TASK REQUIREMENTS:
Give the entries below again, word for word, and leave out the images.

RECORD SET:
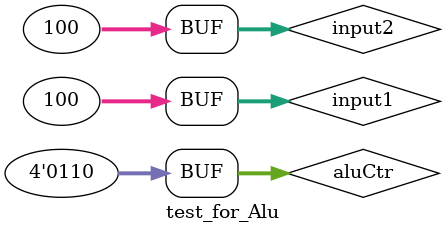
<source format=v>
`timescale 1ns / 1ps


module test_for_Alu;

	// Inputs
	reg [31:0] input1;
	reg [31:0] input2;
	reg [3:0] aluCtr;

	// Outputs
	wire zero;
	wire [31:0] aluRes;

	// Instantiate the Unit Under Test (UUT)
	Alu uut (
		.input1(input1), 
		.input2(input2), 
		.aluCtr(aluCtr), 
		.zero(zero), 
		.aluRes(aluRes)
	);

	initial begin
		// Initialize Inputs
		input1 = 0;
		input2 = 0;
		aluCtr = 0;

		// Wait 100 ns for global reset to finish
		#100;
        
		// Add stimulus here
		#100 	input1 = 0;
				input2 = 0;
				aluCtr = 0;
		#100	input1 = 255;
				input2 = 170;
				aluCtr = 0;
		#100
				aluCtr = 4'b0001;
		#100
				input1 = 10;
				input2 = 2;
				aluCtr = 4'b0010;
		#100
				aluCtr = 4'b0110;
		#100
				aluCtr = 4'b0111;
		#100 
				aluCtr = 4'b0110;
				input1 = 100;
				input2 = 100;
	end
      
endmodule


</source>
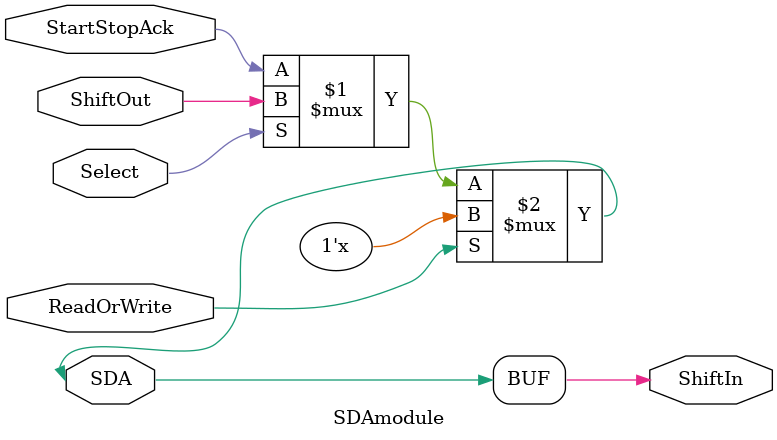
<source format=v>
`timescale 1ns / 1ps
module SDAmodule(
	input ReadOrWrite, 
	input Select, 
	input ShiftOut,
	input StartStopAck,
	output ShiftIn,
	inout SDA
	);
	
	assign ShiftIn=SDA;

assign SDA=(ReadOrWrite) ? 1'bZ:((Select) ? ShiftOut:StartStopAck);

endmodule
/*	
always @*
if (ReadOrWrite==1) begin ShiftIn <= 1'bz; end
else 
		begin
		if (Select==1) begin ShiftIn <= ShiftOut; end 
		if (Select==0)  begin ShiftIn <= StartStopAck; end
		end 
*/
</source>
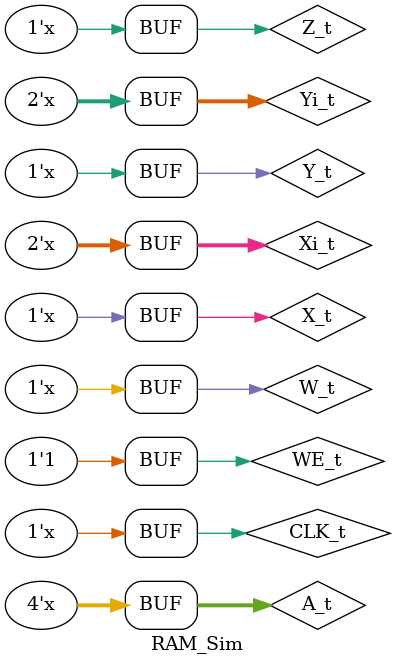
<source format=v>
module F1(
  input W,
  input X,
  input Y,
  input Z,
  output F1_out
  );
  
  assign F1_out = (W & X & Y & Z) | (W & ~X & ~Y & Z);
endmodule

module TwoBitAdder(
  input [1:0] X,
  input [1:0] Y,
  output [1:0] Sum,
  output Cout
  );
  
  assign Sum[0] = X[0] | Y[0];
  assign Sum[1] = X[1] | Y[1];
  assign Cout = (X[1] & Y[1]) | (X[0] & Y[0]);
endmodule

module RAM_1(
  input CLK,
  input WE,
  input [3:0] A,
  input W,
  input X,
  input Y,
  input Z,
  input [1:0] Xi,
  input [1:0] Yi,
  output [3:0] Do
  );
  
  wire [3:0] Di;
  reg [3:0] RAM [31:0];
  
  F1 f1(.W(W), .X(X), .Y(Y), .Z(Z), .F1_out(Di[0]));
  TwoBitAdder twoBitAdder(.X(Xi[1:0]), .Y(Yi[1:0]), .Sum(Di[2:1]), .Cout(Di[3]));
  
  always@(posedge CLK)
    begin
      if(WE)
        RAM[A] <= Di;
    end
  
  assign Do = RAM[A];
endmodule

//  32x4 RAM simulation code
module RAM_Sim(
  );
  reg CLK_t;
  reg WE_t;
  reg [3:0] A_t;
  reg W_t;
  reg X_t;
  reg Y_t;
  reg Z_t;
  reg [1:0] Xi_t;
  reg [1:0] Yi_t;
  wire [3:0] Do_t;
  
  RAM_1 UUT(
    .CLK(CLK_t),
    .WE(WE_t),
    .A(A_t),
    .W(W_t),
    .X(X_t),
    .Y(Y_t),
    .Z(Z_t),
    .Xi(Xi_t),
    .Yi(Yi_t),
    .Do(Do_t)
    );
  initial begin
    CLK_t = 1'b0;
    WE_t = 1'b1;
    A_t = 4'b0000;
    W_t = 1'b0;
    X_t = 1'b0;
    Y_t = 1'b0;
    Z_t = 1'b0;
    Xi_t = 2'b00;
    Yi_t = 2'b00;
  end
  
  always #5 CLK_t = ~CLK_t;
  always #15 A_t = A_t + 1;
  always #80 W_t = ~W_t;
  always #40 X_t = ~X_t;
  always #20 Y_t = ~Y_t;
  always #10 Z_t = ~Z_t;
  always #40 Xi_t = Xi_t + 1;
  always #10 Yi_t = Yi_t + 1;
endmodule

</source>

SOLUTION TO THE EXERCISE:
<source format=v>
`timescale 1ns / 1ps


module test_for_Alu;

	// Inputs
	reg [31:0] input1;
	reg [31:0] input2;
	reg [3:0] aluCtr;

	// Outputs
	wire zero;
	wire [31:0] aluRes;

	// Instantiate the Unit Under Test (UUT)
	Alu uut (
		.input1(input1), 
		.input2(input2), 
		.aluCtr(aluCtr), 
		.zero(zero), 
		.aluRes(aluRes)
	);

	initial begin
		// Initialize Inputs
		input1 = 0;
		input2 = 0;
		aluCtr = 0;

		// Wait 100 ns for global reset to finish
		#100;
        
		// Add stimulus here
		#100 	input1 = 0;
				input2 = 0;
				aluCtr = 0;
		#100	input1 = 255;
				input2 = 170;
				aluCtr = 0;
		#100
				aluCtr = 4'b0001;
		#100
				input1 = 10;
				input2 = 2;
				aluCtr = 4'b0010;
		#100
				aluCtr = 4'b0110;
		#100
				aluCtr = 4'b0111;
		#100 
				aluCtr = 4'b0110;
				input1 = 100;
				input2 = 100;
	end
      
endmodule


</source>
<source format=v>
`timescale 1ns / 1ps
module SDAmodule(
	input ReadOrWrite, 
	input Select, 
	input ShiftOut,
	input StartStopAck,
	output ShiftIn,
	inout SDA
	);
	
	assign ShiftIn=SDA;

assign SDA=(ReadOrWrite) ? 1'bZ:((Select) ? ShiftOut:StartStopAck);

endmodule
/*	
always @*
if (ReadOrWrite==1) begin ShiftIn <= 1'bz; end
else 
		begin
		if (Select==1) begin ShiftIn <= ShiftOut; end 
		if (Select==0)  begin ShiftIn <= StartStopAck; end
		end 
*/
</source>
<source format=v>
module F1(
  input W,
  input X,
  input Y,
  input Z,
  output F1_out
  );
  
  assign F1_out = (W & X & Y & Z) | (W & ~X & ~Y & Z);
endmodule

module TwoBitAdder(
  input [1:0] X,
  input [1:0] Y,
  output [1:0] Sum,
  output Cout
  );
  
  assign Sum[0] = X[0] | Y[0];
  assign Sum[1] = X[1] | Y[1];
  assign Cout = (X[1] & Y[1]) | (X[0] & Y[0]);
endmodule

module RAM_1(
  input CLK,
  input WE,
  input [3:0] A,
  input W,
  input X,
  input Y,
  input Z,
  input [1:0] Xi,
  input [1:0] Yi,
  output [3:0] Do
  );
  
  wire [3:0] Di;
  reg [3:0] RAM [31:0];
  
  F1 f1(.W(W), .X(X), .Y(Y), .Z(Z), .F1_out(Di[0]));
  TwoBitAdder twoBitAdder(.X(Xi[1:0]), .Y(Yi[1:0]), .Sum(Di[2:1]), .Cout(Di[3]));
  
  always@(posedge CLK)
    begin
      if(WE)
        RAM[A] <= Di;
    end
  
  assign Do = RAM[A];
endmodule

//  32x4 RAM simulation code
module RAM_Sim(
  );
  reg CLK_t;
  reg WE_t;
  reg [3:0] A_t;
  reg W_t;
  reg X_t;
  reg Y_t;
  reg Z_t;
  reg [1:0] Xi_t;
  reg [1:0] Yi_t;
  wire [3:0] Do_t;
  
  RAM_1 UUT(
    .CLK(CLK_t),
    .WE(WE_t),
    .A(A_t),
    .W(W_t),
    .X(X_t),
    .Y(Y_t),
    .Z(Z_t),
    .Xi(Xi_t),
    .Yi(Yi_t),
    .Do(Do_t)
    );
  initial begin
    CLK_t = 1'b0;
    WE_t = 1'b1;
    A_t = 4'b0000;
    W_t = 1'b0;
    X_t = 1'b0;
    Y_t = 1'b0;
    Z_t = 1'b0;
    Xi_t = 2'b00;
    Yi_t = 2'b00;
  end
  
  always #5 CLK_t = ~CLK_t;
  always #15 A_t = A_t + 1;
  always #80 W_t = ~W_t;
  always #40 X_t = ~X_t;
  always #20 Y_t = ~Y_t;
  always #10 Z_t = ~Z_t;
  always #40 Xi_t = Xi_t + 1;
  always #10 Yi_t = Yi_t + 1;
endmodule

</source>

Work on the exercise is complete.